● Task statement: Each line that contains the word "left" is to be copied from the records below.

● Supplied data:
####

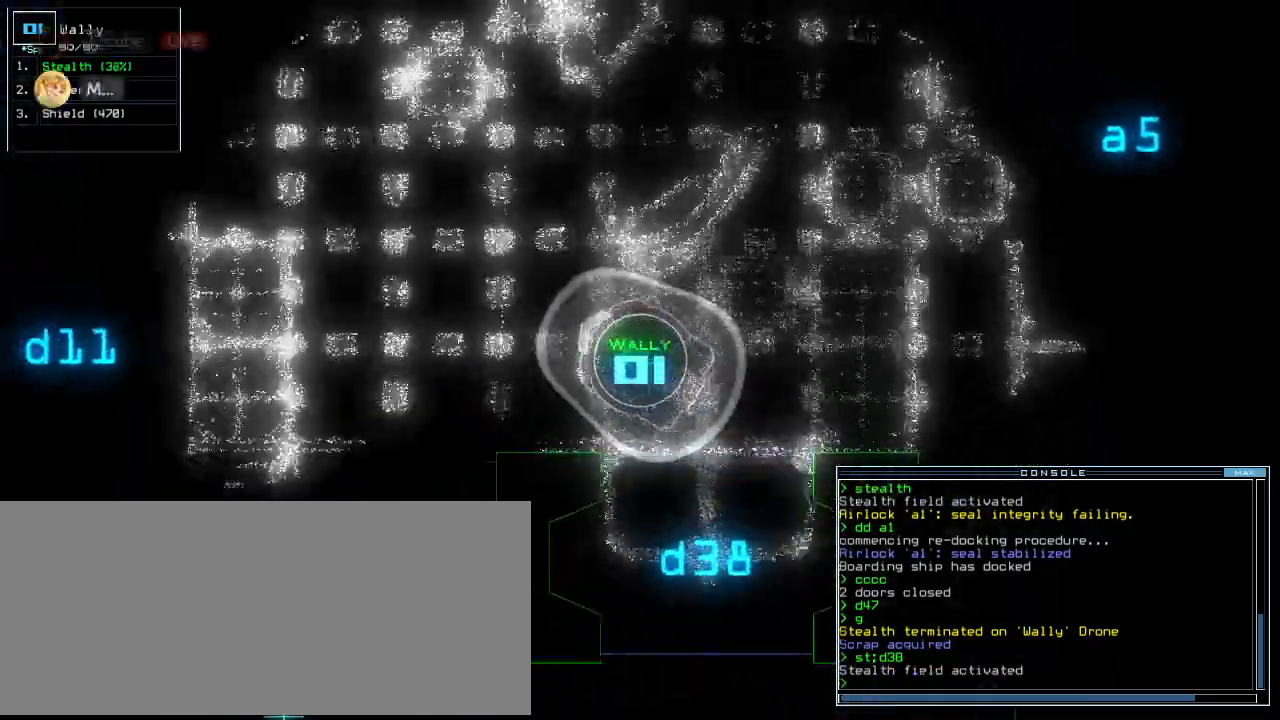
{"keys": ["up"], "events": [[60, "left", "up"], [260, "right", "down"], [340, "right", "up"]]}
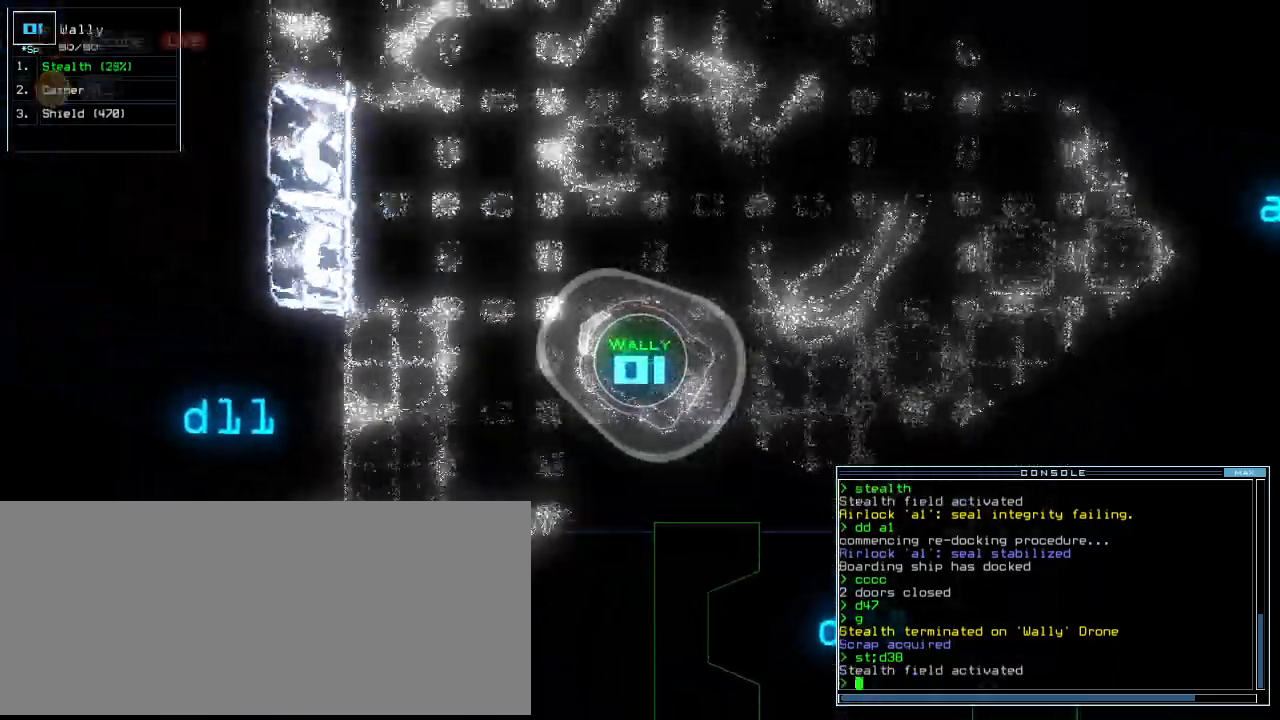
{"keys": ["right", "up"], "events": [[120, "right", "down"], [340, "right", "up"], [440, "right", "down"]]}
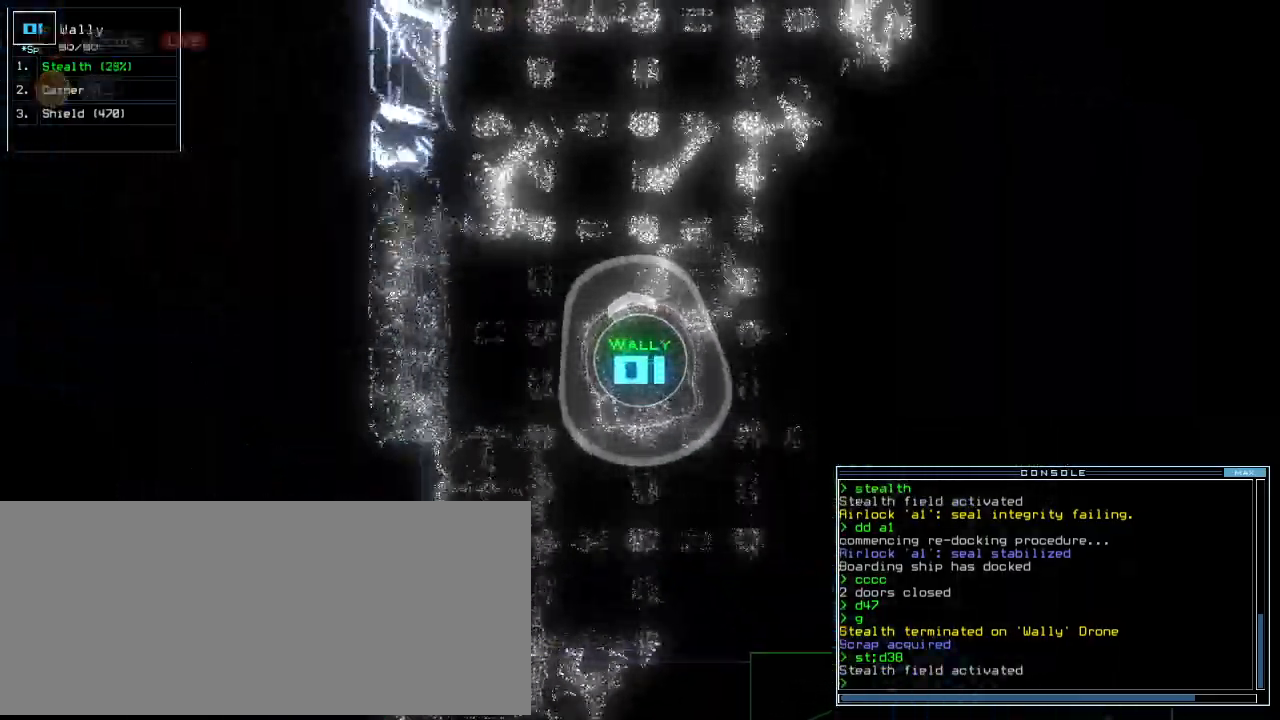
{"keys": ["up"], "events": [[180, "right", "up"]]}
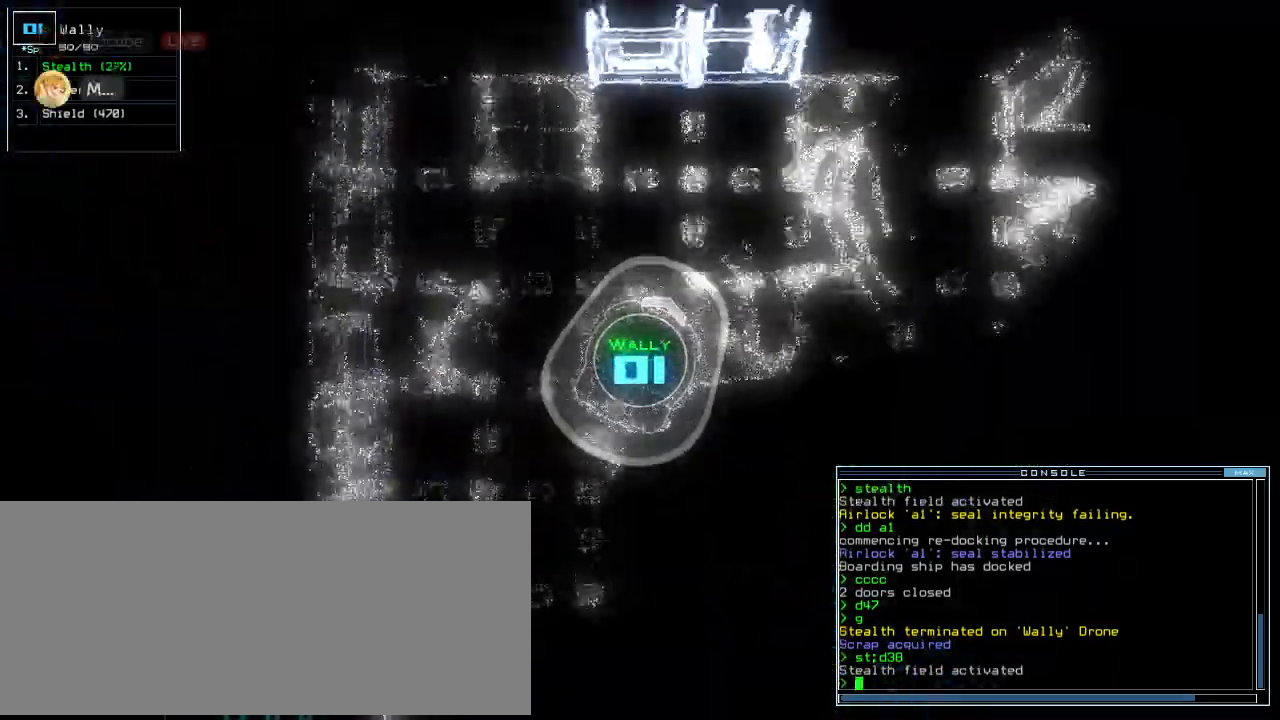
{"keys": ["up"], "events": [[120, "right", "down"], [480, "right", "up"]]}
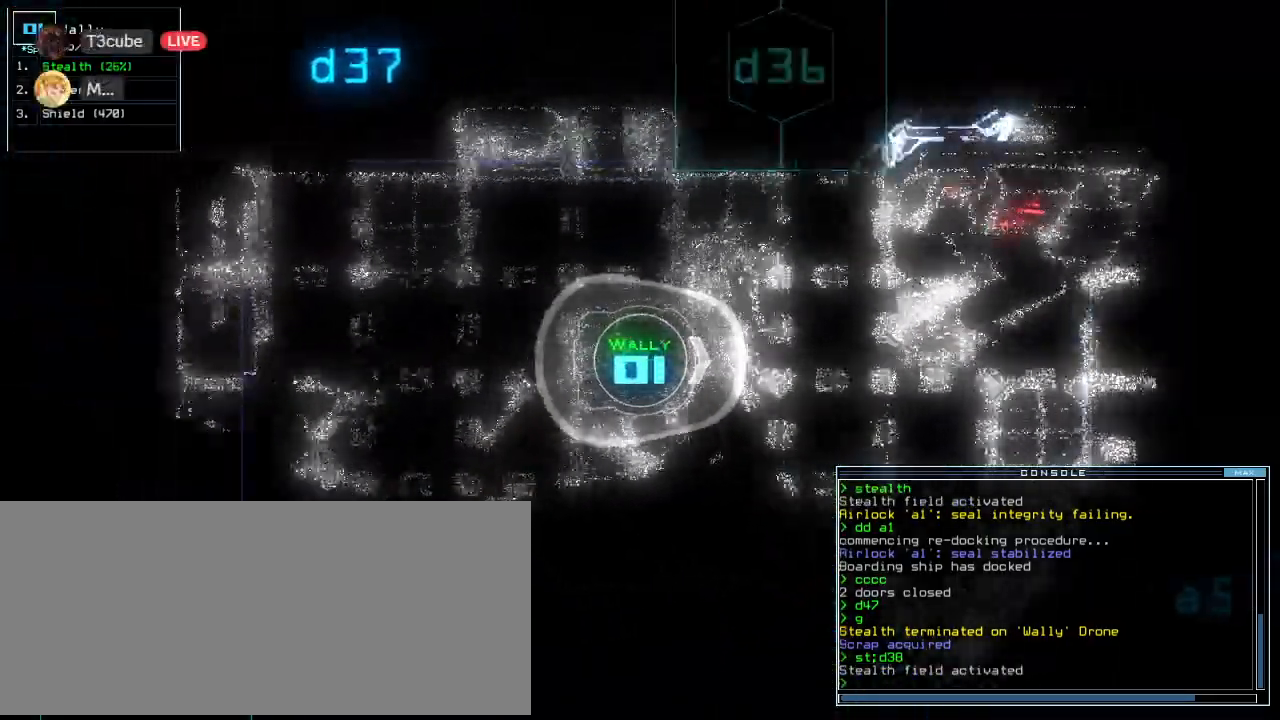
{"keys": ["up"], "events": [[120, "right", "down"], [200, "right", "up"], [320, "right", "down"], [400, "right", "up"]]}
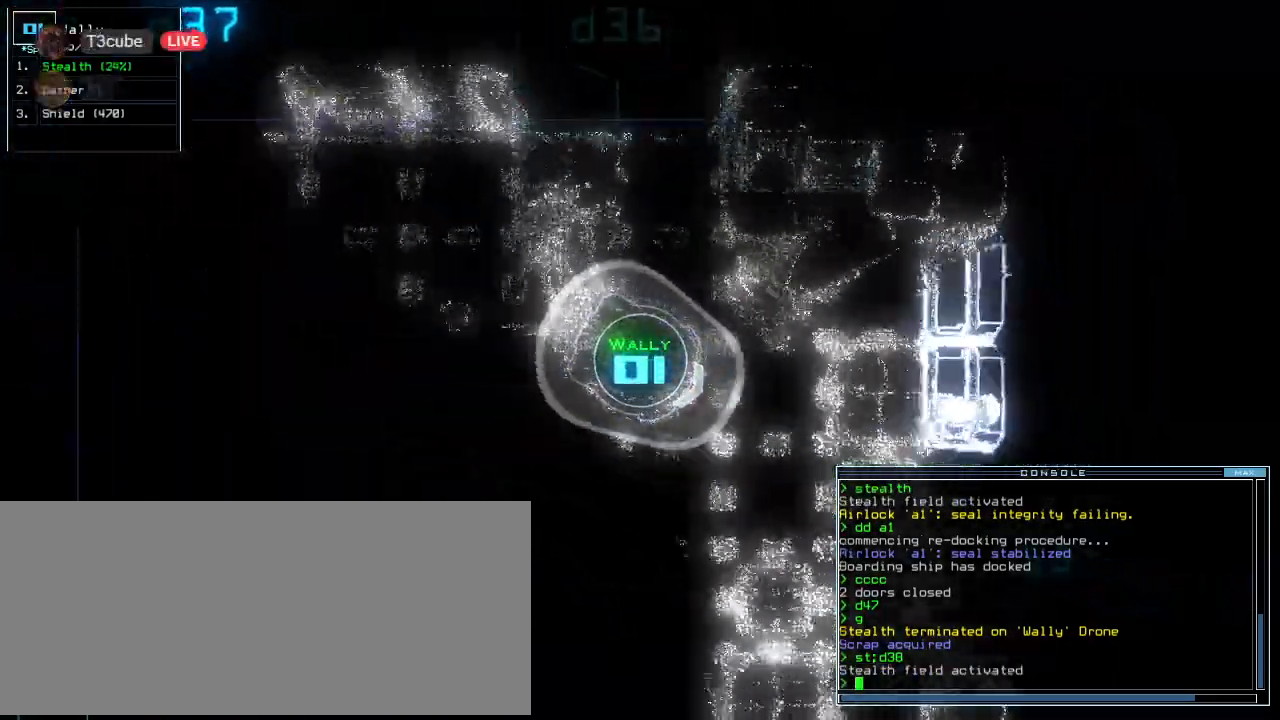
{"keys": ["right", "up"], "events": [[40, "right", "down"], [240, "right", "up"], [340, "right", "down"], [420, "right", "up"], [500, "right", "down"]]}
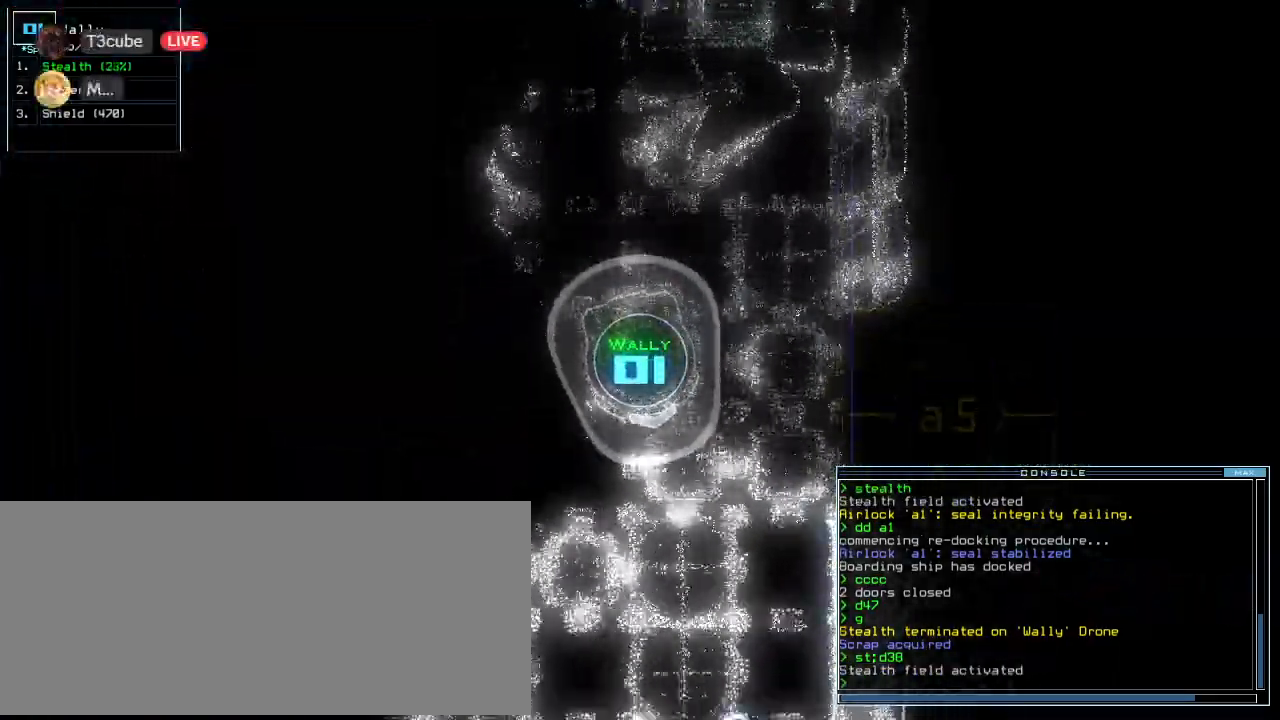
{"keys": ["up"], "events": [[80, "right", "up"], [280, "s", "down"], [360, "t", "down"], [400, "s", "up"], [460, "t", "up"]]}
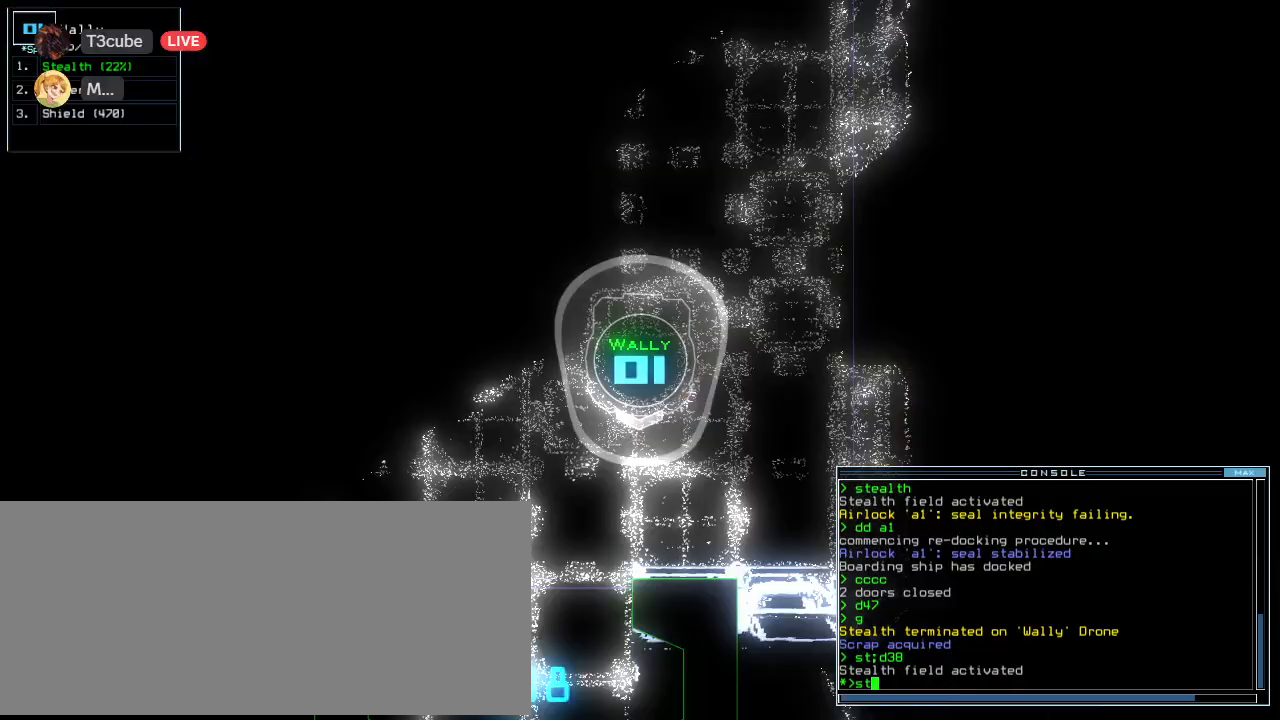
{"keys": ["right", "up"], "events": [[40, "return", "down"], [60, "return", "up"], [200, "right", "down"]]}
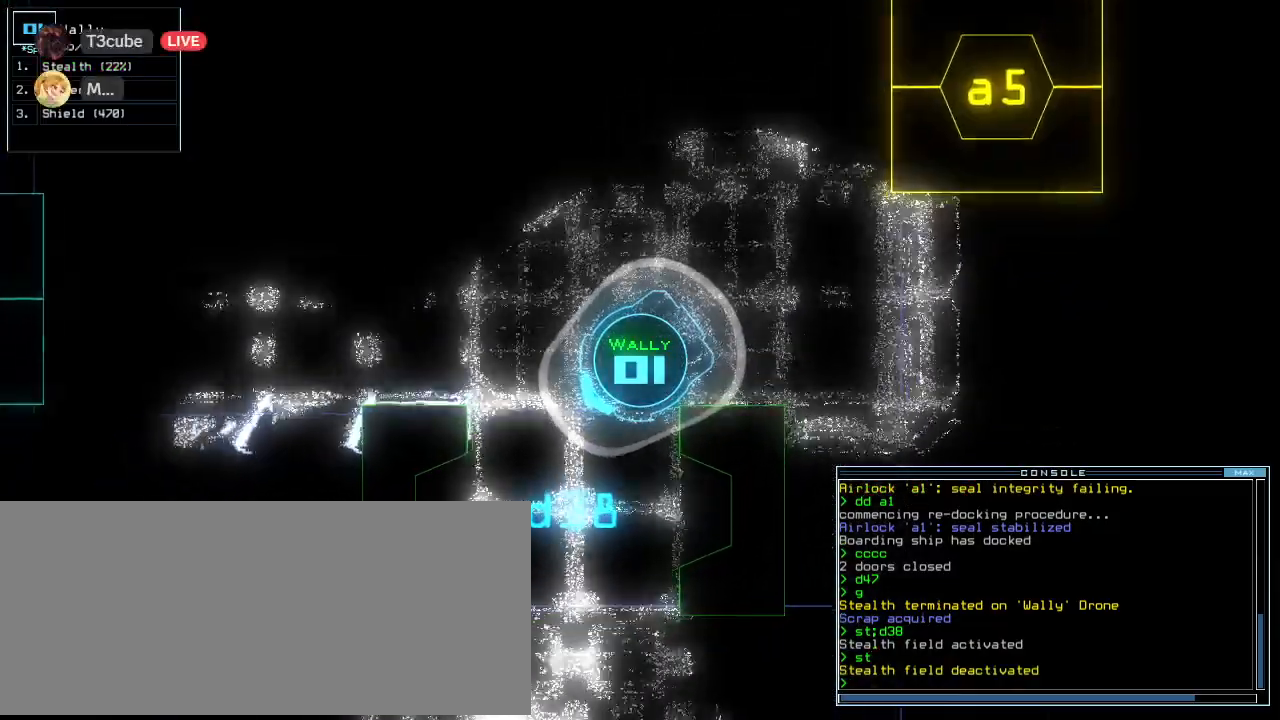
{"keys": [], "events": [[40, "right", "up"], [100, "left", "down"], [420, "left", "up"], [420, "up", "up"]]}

####

● Answer space:
{"keys": ["up"], "events": [[60, "left", "up"], [260, "right", "down"], [340, "right", "up"]]}
{"keys": [], "events": [[40, "right", "up"], [100, "left", "down"], [420, "left", "up"], [420, "up", "up"]]}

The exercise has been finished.